I built a binary classificator with tabular data. For training and testing I used one dataset containing the target column. Now I have an out-of-time dataset, containing the same columns but not the target column. Now I have to preprocess this dataset in the same manner like the first one and generate predictions.
I tried to put my pandas-Dataframe in it but that was not working.
How can I use get_preds with my oot-dataframe?

Thanks a lot!

You need to build a test_dl to preprocess the data then pass it to get_preds. See the end of this notebook (you do not need to export the learner, just follow the test_dl and get_preds steps:

1 Like

I still do not really get it.
I got my oot_dataset as a pandas Dataframe (with 10000 rows) in the oot variable and
did the following:
dl_test = learn.dls.test_dl(oot)
preds = learn.get_preds()

However then preds is a tuple of 2 of two torch tensors, with each 2000 tuples of size 2.
But I expected preds to have 10000 elements which the prediction of 0 or 1.

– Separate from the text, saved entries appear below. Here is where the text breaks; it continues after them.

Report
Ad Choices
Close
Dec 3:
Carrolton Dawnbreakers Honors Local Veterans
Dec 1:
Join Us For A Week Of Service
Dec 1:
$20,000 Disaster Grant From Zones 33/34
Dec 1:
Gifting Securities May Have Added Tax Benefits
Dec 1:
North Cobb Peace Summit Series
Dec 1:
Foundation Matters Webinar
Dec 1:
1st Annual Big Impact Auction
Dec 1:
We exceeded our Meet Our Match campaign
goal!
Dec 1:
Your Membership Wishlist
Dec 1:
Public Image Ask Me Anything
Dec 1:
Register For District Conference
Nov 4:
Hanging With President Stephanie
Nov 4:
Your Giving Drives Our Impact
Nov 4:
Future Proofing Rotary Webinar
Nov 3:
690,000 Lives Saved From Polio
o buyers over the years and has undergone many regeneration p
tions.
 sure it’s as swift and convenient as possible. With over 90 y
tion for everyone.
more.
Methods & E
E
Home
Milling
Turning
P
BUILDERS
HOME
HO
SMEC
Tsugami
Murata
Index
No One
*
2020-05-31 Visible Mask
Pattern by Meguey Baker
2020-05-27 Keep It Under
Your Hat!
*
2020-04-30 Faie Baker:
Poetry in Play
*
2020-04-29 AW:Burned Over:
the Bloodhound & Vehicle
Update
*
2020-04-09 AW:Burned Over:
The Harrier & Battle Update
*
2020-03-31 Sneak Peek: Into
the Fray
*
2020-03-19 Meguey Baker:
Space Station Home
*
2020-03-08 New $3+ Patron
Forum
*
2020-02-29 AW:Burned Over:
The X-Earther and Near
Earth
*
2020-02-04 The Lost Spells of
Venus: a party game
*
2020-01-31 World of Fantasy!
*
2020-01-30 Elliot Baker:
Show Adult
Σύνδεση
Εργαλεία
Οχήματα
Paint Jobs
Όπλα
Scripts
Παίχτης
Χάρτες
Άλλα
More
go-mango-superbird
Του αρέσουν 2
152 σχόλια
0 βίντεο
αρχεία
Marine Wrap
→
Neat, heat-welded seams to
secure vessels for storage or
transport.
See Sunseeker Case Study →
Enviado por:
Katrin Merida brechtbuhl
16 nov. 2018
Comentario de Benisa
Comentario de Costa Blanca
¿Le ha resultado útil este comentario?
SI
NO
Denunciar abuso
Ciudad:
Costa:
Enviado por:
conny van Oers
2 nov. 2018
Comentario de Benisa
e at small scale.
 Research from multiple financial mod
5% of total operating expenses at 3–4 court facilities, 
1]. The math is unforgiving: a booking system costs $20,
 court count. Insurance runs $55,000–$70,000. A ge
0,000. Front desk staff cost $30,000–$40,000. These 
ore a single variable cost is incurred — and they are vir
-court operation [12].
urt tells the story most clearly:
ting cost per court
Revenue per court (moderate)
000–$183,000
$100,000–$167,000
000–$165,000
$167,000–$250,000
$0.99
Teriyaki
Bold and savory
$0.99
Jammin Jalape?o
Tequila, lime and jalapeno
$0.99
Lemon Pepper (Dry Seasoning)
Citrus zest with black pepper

You need to pass that DataLoader to it, so fastai knows to use it :wink:

So:

preds = learn.get_preds(dl=dl_test)

Also you won’t receive this. You will receive the raw probabilities of it being in either class 0 or class 1. To get the 0 or 1 take the argmax of those predictions like so:

preds = preds.argmax(dim=1)
1 Like

awesome, that solved everything.
I just had to use: preds = preds[0].argmax(dim=1)
because get_preds gave back a tuple with two elements while preds[0] contains the predictions for the classes and preds[1] is None.

Correct. Generally (if your test included labels) this would be your labels. Since there are none, the default is just None (in v1 this was all zeros, which caused people some headaches :slight_smile: )

1 Like